Poteva avere conseguenze devastanti l'incidente stradale avvenuto ieri pomeriggio 9 gennaio a Sant'Urbano. Per cause ora al vaglio dei carabinieri della Compagnia di Este, si sono scontrate una Alta Romeo Giulietta condotta da una donna di 44 anni del posto e un'ambulanza che stava trasportando un paziente a Schiavonia. Il bilancio è di quattro persone coinvolte. Ferita in modo grave la conducente dell'auto che dopo essere stata stabilizzata dai sanitari del Suem 118, è stata accompagnata in ospedale a Padova con l'elisoccorso. Ferito anche l'infermiere a bordo dell'ambulanza trasportato a Schiavonia e giudicato guaribile in 40 giorni. Lievemente contusi, ma in condizioni rassicuranti sia il conducente del mezzo di soccorso che il paziente. Da un primo riscontro pare che la conducente della Giulietta abbia invaso la carreggiata. L'autista dell'ambulanza ha tentato una manovra azzardata, ma non è riuscito ad evitare l'impatto. Come da prassi chi era al volante dei due mezzi coinvolti è stato anche sottoposto ad accertamenti clinici per valutarne lo stato psicofisico al momento dell'impatto.

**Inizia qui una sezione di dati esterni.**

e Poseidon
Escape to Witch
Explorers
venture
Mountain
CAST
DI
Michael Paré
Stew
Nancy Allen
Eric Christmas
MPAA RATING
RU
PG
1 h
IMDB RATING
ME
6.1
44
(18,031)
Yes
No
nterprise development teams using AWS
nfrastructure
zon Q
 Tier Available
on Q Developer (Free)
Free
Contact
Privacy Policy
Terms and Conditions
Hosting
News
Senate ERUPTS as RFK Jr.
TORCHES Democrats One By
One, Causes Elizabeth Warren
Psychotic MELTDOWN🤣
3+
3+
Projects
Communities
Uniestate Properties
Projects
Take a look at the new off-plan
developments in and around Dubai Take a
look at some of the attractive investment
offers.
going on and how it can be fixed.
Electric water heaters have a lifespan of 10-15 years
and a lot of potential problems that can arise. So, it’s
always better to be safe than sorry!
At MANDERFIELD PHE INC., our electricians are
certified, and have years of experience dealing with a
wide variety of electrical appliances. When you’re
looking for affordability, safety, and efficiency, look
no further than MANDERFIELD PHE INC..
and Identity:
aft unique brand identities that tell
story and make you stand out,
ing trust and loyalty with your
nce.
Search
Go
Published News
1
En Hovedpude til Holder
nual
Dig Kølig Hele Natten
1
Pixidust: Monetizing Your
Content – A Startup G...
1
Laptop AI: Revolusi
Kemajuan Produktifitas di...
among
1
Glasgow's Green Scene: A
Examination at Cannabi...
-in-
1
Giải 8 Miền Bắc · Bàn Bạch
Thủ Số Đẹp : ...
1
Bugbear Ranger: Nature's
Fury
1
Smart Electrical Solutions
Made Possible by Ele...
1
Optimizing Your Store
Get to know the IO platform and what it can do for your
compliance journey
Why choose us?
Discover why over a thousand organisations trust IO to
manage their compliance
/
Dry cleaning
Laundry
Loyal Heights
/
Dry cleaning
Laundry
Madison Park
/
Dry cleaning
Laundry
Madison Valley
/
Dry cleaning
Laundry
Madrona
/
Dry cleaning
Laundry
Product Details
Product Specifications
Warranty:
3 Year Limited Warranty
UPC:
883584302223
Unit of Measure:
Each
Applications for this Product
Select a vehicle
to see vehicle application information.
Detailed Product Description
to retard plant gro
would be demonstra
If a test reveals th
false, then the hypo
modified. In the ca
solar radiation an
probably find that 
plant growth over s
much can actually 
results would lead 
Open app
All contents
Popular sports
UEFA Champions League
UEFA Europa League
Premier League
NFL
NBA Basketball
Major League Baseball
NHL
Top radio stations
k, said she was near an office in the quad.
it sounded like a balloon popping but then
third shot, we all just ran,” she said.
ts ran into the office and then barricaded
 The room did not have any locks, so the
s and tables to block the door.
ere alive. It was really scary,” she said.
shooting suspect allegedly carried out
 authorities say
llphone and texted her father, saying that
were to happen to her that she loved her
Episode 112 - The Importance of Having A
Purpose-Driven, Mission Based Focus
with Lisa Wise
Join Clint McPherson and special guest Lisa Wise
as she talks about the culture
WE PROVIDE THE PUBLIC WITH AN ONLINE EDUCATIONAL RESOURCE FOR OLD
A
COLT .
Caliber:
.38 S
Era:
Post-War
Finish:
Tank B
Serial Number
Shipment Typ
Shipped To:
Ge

A fronte di quanto accaduto, l'ennesimo incidente stradale lungo le strade della provincia di Padova, oggi 10 gennaio la Cisl FP ha espresso vicinanza e solidarietà ai lavoratori dell’Ulss 6 Euganea coinvolti nell’incidente avvenuto ieri pomeriggio a Sant’Urbano, che ha visto coinvolta un’ambulanza del servizio di emergenza urgenza. L’episodio ha avuto conseguenze importanti per l’infermiere coinvolto, quanto accaduto richiama con forza l’attenzione sui rischi quotidiani a cui sono esposti gli operatori del soccorso: autisti, infermieri, soccorritori, medici impegnati ogni giorno sulle strade e nei contesti più complessi. «Questi lavoratori svolgono il proprio servizio con professionalità, competenza e grande abnegazione, mettendo al centro la tutela della vita e della salute delle persone, in condizioni operative difficili e sotto forte pressione, esponendosi personalmente a pericoli non trascurabili - ha spiegato Andrea Ricci segretario generale della Cisl Fp di Padova e Rovigo - parliamo di personale altamente specializzato che opera in situazioni di elevata tensione emotiva e operativa legata agli interventi emergenziali, soggetti a frequenti episodi di aggressione verbale e fisica da parte di utenti che scaricano la propria esasperazione su infermieri, oss e medici, oltre ai pericoli connessi agli interventi esterni, come dimostra anche l’episodio avvenuto ieri».